(Not) Thinking About Dates

This is something I have been puzzling over, related to a comment made in the original discussion that started me working on this application:

The thing that has struck me about the timeline apps I have looked at is not just that they expect real dates, but that they expect complete dates to be attached to events when you make them. I just can’t think of a single story idea of mine where events happen in a particular year in either world or galactic history. And even if events do eventually get pinned down in this way as things get worked out, this is information I would rarely have at the time that I wanted to be starting to work with a timeline app. (Most of that info will never get pinned down–Pick an arbitrary piece of fiction and try to tot up its events in your favorite timeline app without having to make up a lot of fake date/times!)

I think that the problem is that timelines apps are all modeled on “real” timelines which map out a preexisting set of events that happened in real time. This gets things backwards if you are making up the story. Creating a timeline as a fiction development tool is more like creating a timeline with variously (and perhaps wildly) partial information.

Since reading that comment, I have been mindful of not burdening the user by requiring too much date/time information at once. if the user creates events by double clicking in the right spot, and then by dragging the events in the interface rather than editing them manually in the Inspector, they can just about get away with not thinking about dates at all.

Which is what we want. The information is there when they are ready, but they are not forced to use it.

The current release displays dates alongside each event, something which will be able to be configured on the fly in future releases. This should help reduce the date-dependent model further.

But I still wonder if there is more that could or should be done in this regard. The same commenter continued:

So, in my dream timeline app, placing an event on a timeline only implies that it stands in certain before/after relations to the other events on the line. For those events for which it was pertinent, I would be able to specify that this event occurred at a certain interval of time before/after some other event on the line. For those events where it was pertinent, I would be able to specify that event’s relation to an underlying (actual or fantasy) calendar–this might take the form of specifying a complete date, but might not be so specific–my calendar might divide years into seasons and those into months, say, and so pegging an event to a calendar might simply consist in saying that it happens in the spring or the spring of a certain year, etc. For those events with significant duration, I would be able to specify a fixed duration, or just min/max duration range, or to give it wholly unspecified duration.

EXERCISE INSTRUCTIONS:
• a. Copy out the passage of the post about dates that opens with the words containing "I think that" and closes with "dates at all.".
• b. Recast the paragraph of the post about dates that begins "So, in my dream timeline app" as a short bulleted list that keeps its main points.

COLLECTED MATERIAL:
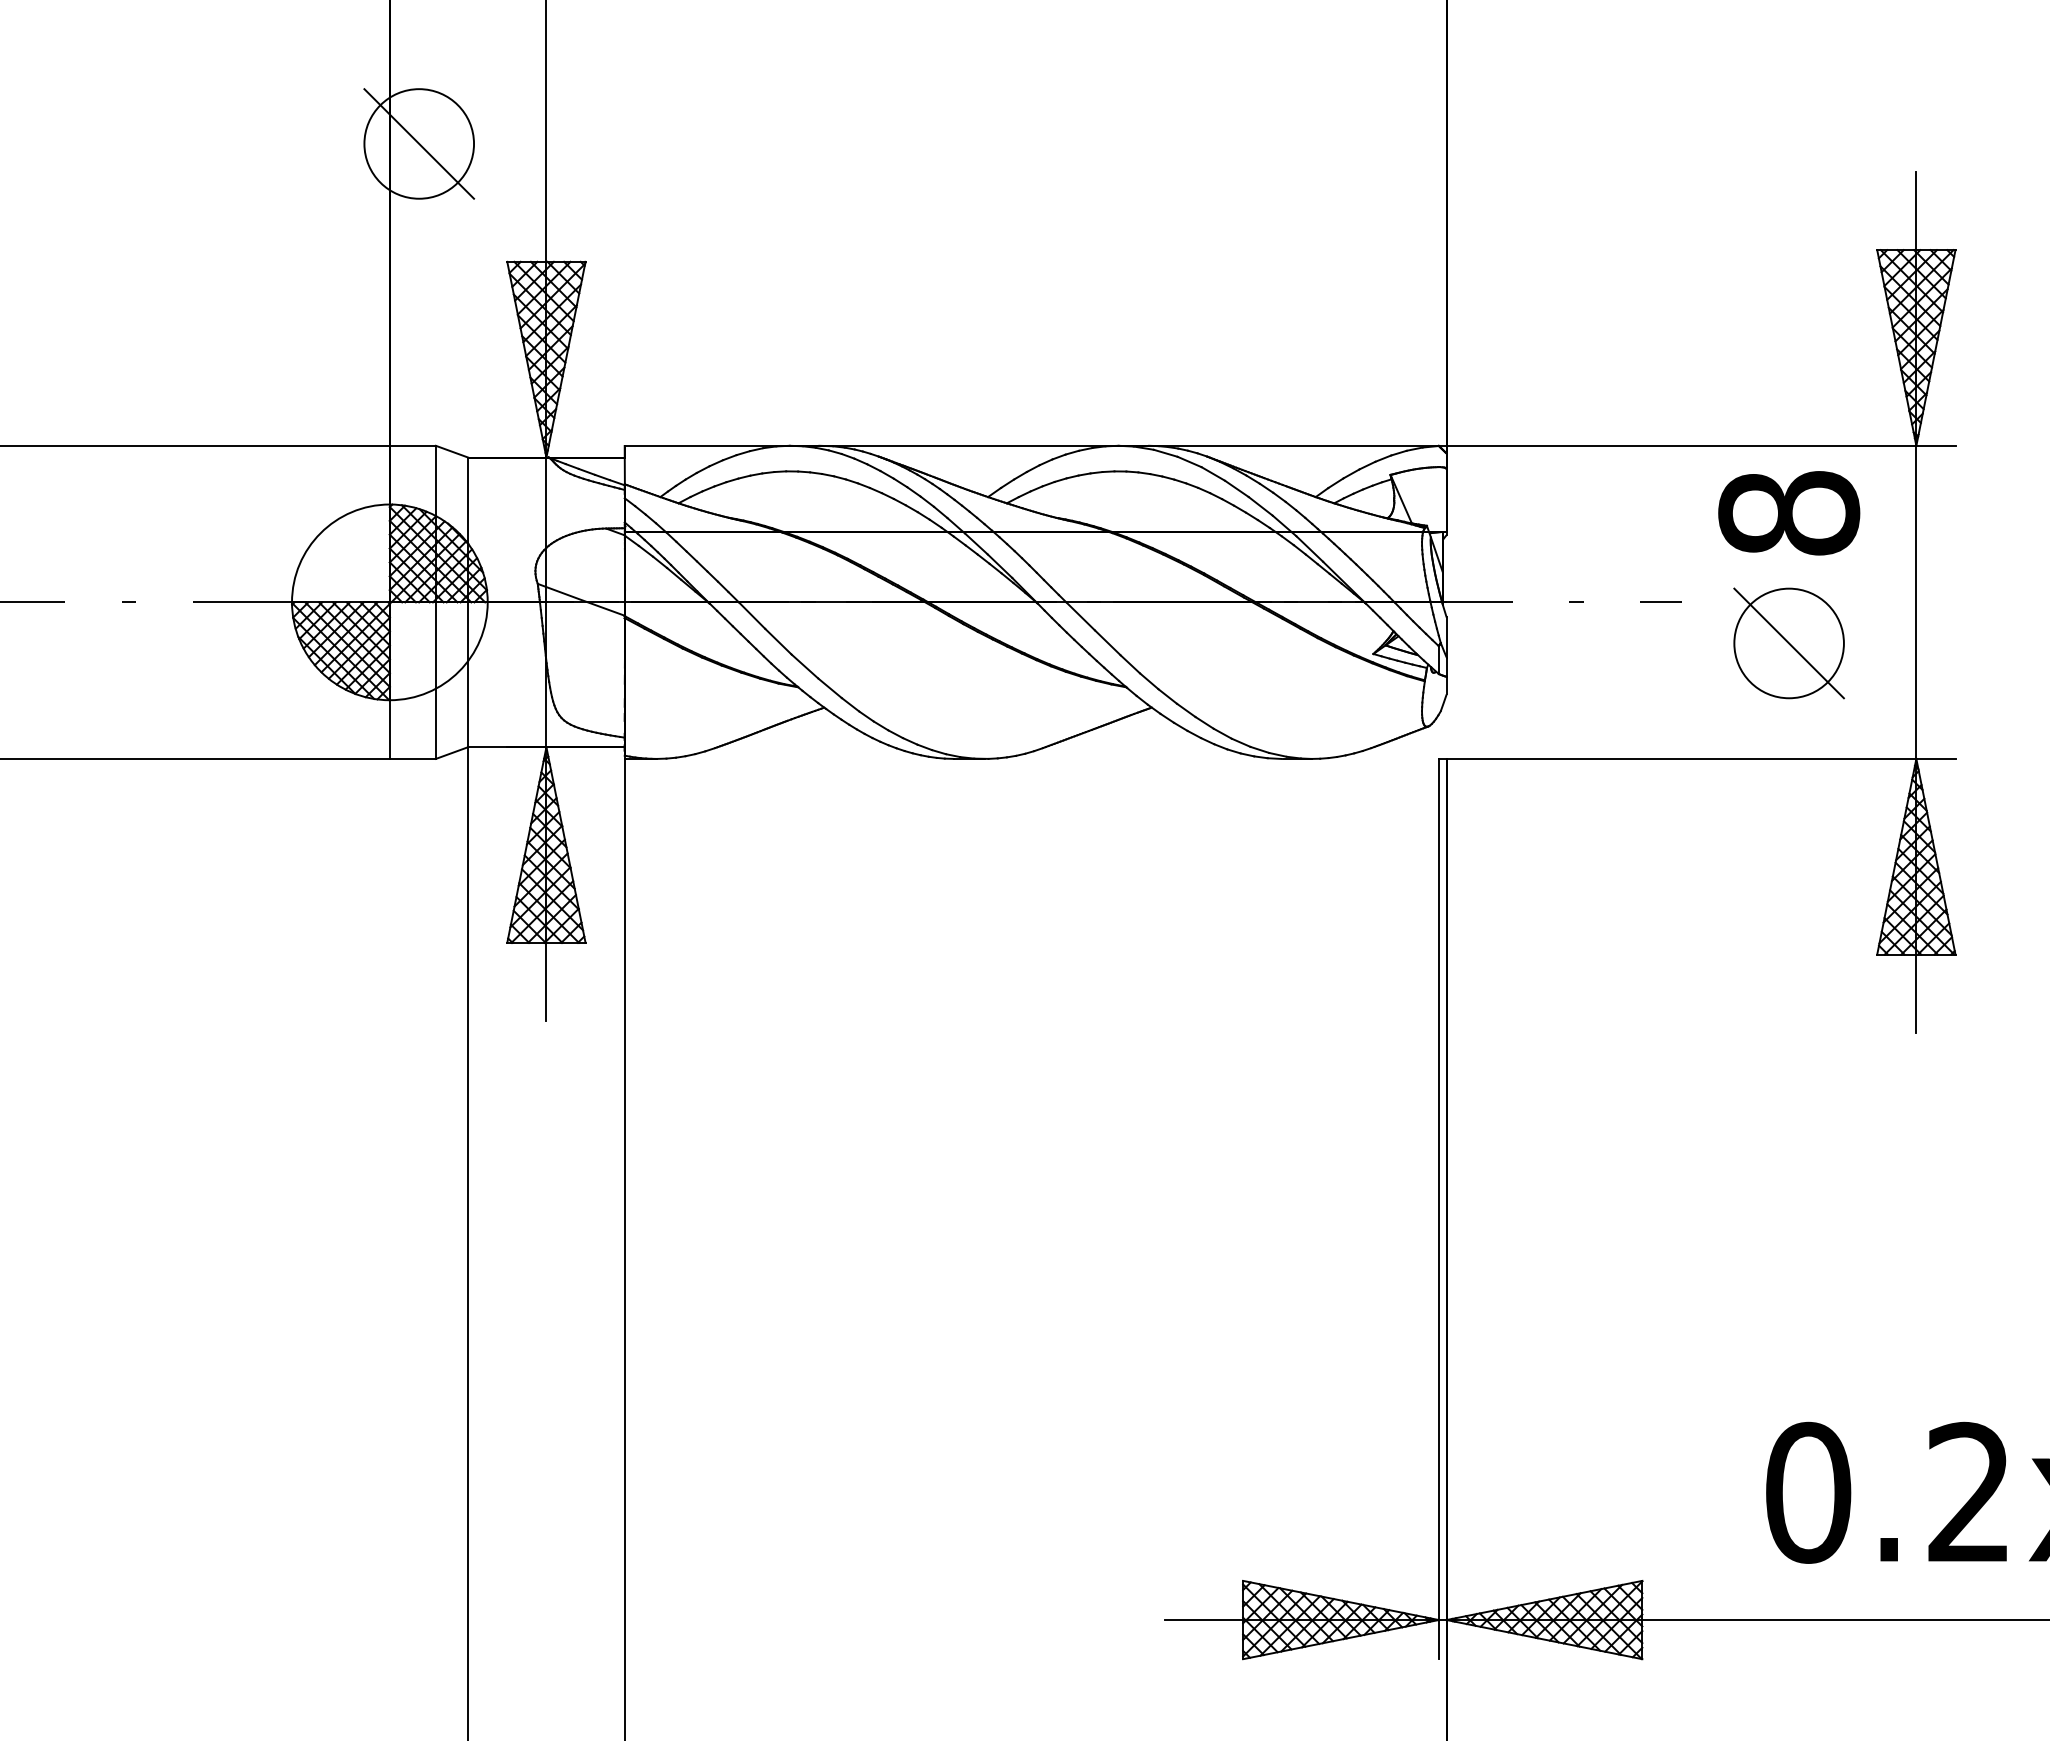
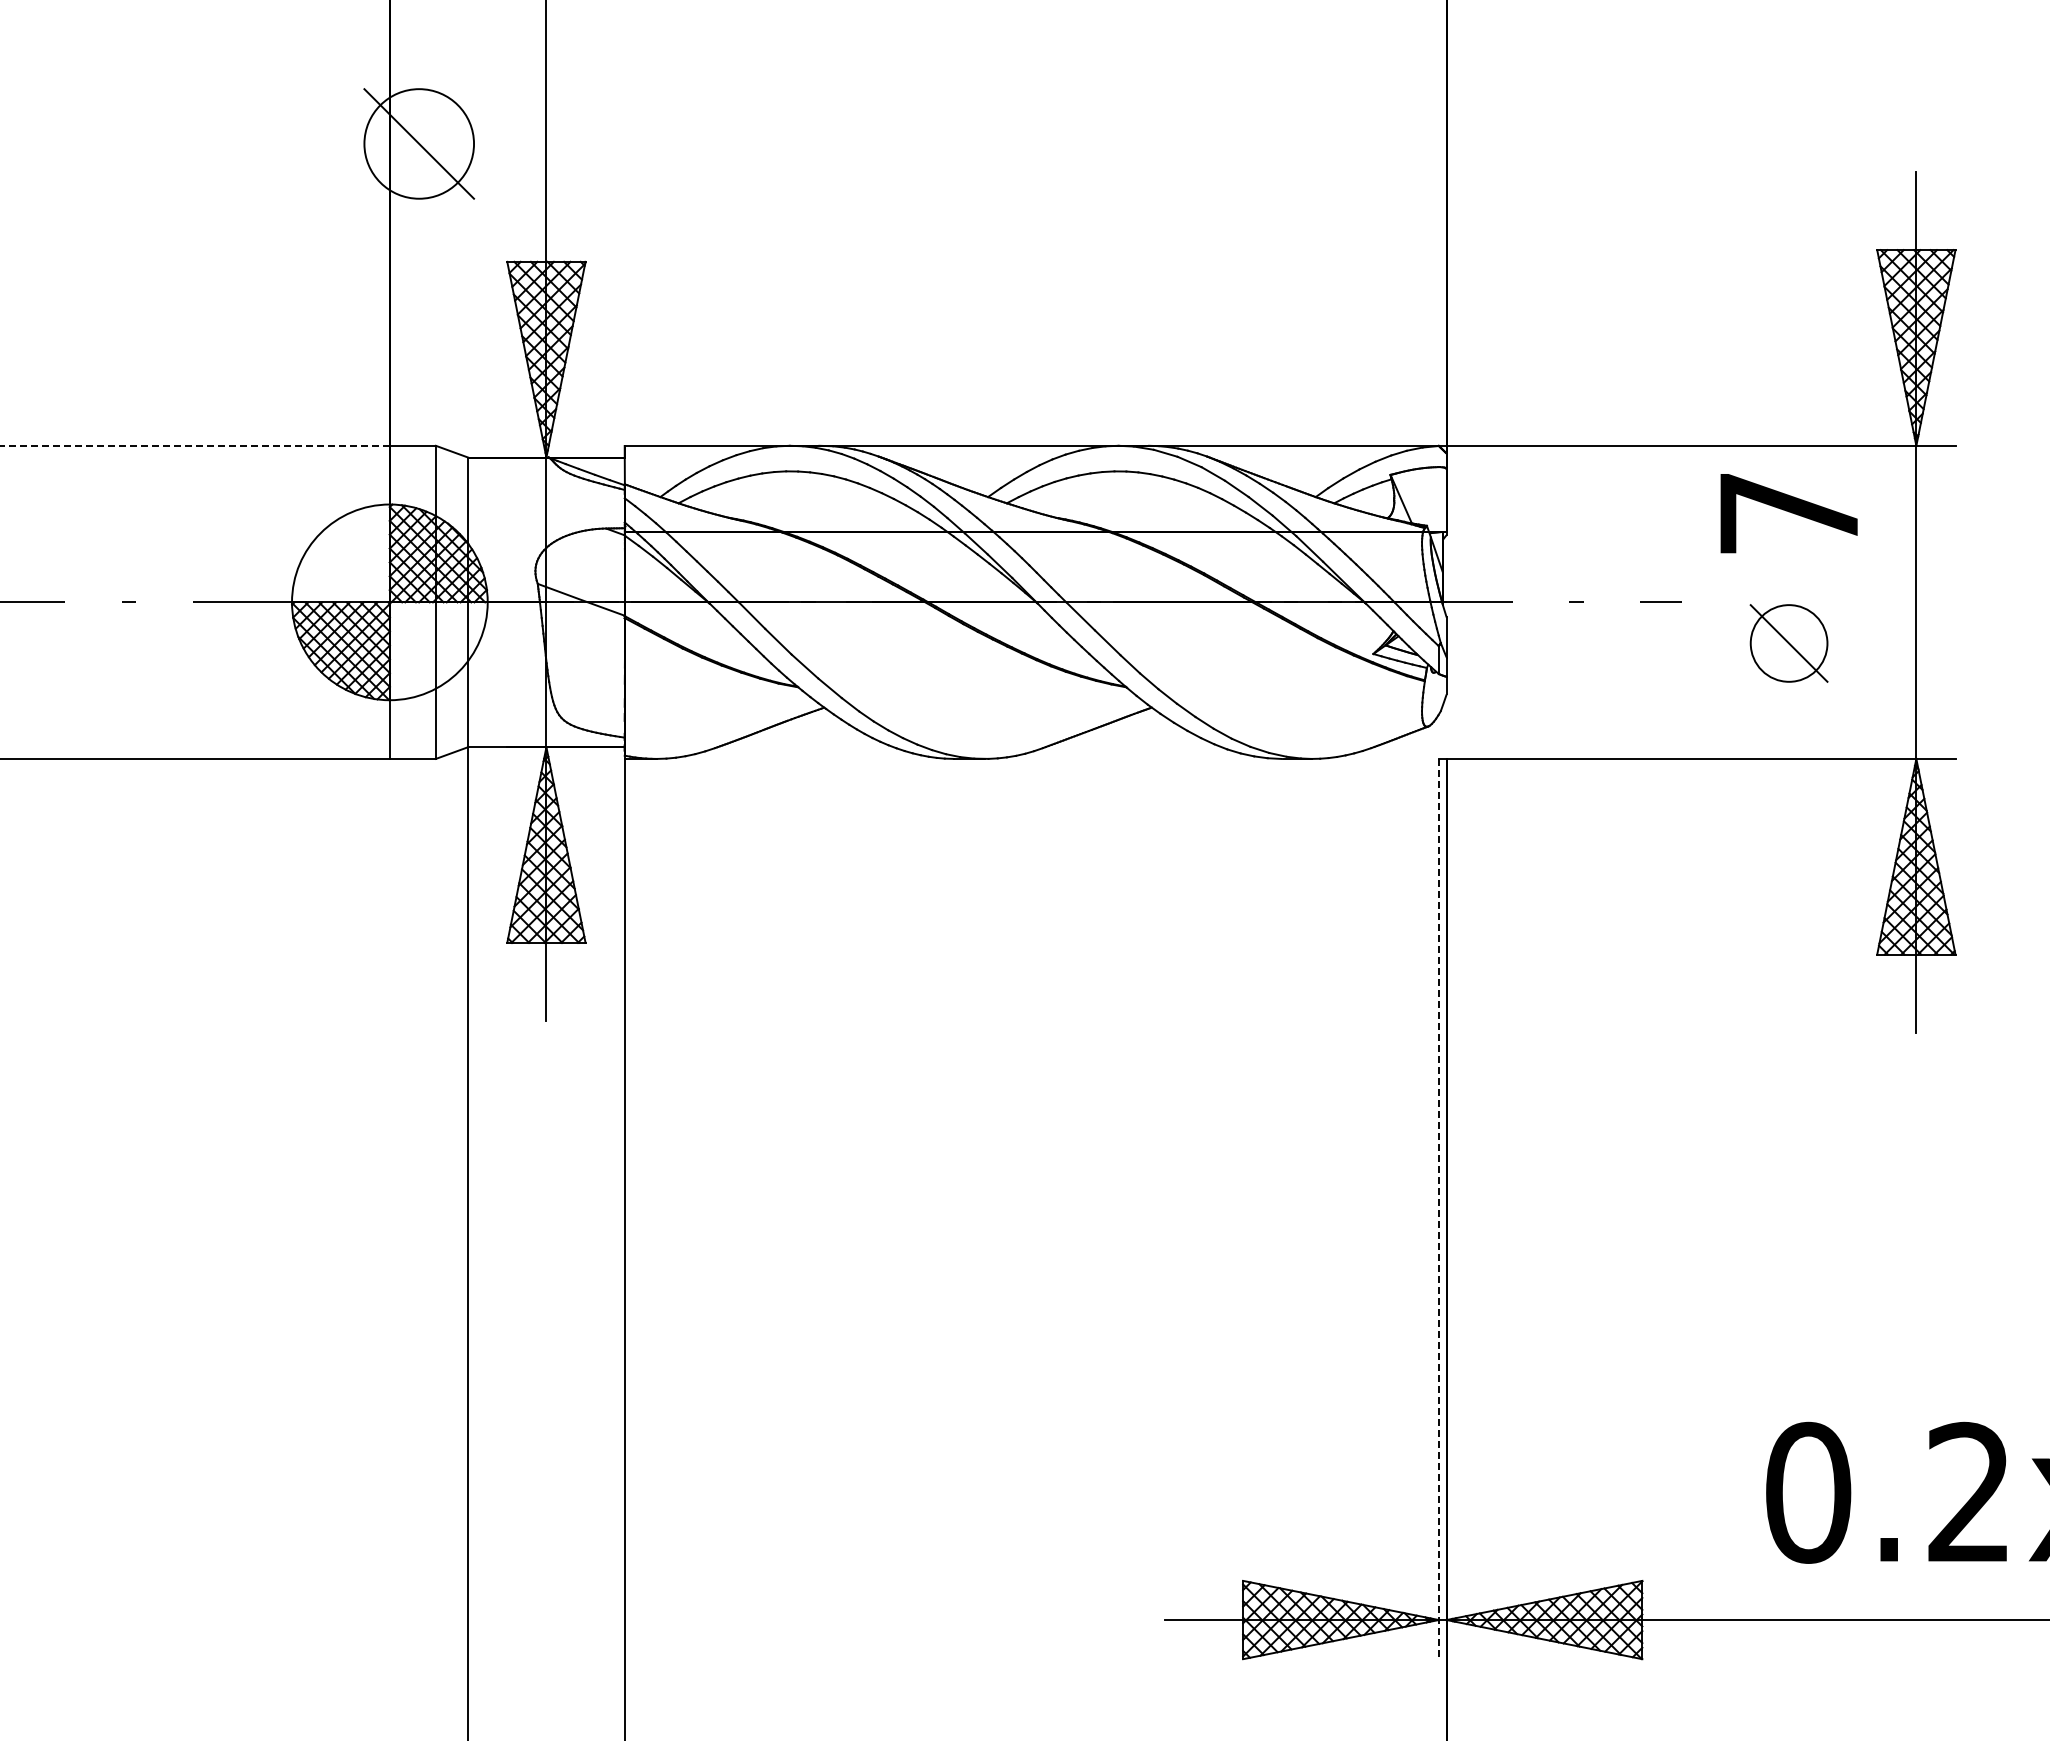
line at (194, 445): solid -> dashed
text at (1789, 513): 8 -> 7
part at (1788, 643) size: 112x113 px -> 80x79 px
line at (1438, 1209): solid -> dashed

ANSWERS TO THE TASKS:
• a.
I think that the problem is that timelines apps are all modeled on “real” timelines which map out a preexisting set of events that happened in real time. This gets things backwards if you are making up the story. Creating a timeline as a fiction development tool is more like creating a timeline with variously (and perhaps wildly) partial information.

Since reading that comment, I have been mindful of not burdening the user by requiring too much date/time information at once. if the user creates events by double clicking in the right spot, and then by dragging the events in the interface rather than editing them manually in the Inspector, they can just about get away with not thinking about dates at all.

• b.
- Placing an event on the timeline implies only its before/after relations to the other events on the line.
- Where it is pertinent, an event can be set at a certain interval of time before or after another event on the line.
- Where it is pertinent, an event can be tied to an underlying calendar, actual or fantasy. This could be a complete date or something less specific, such as the spring, or the spring of a certain year, in a calendar divided into seasons and months.
- An event with significant duration can be given a fixed duration, a min/max duration range, or a wholly unspecified duration.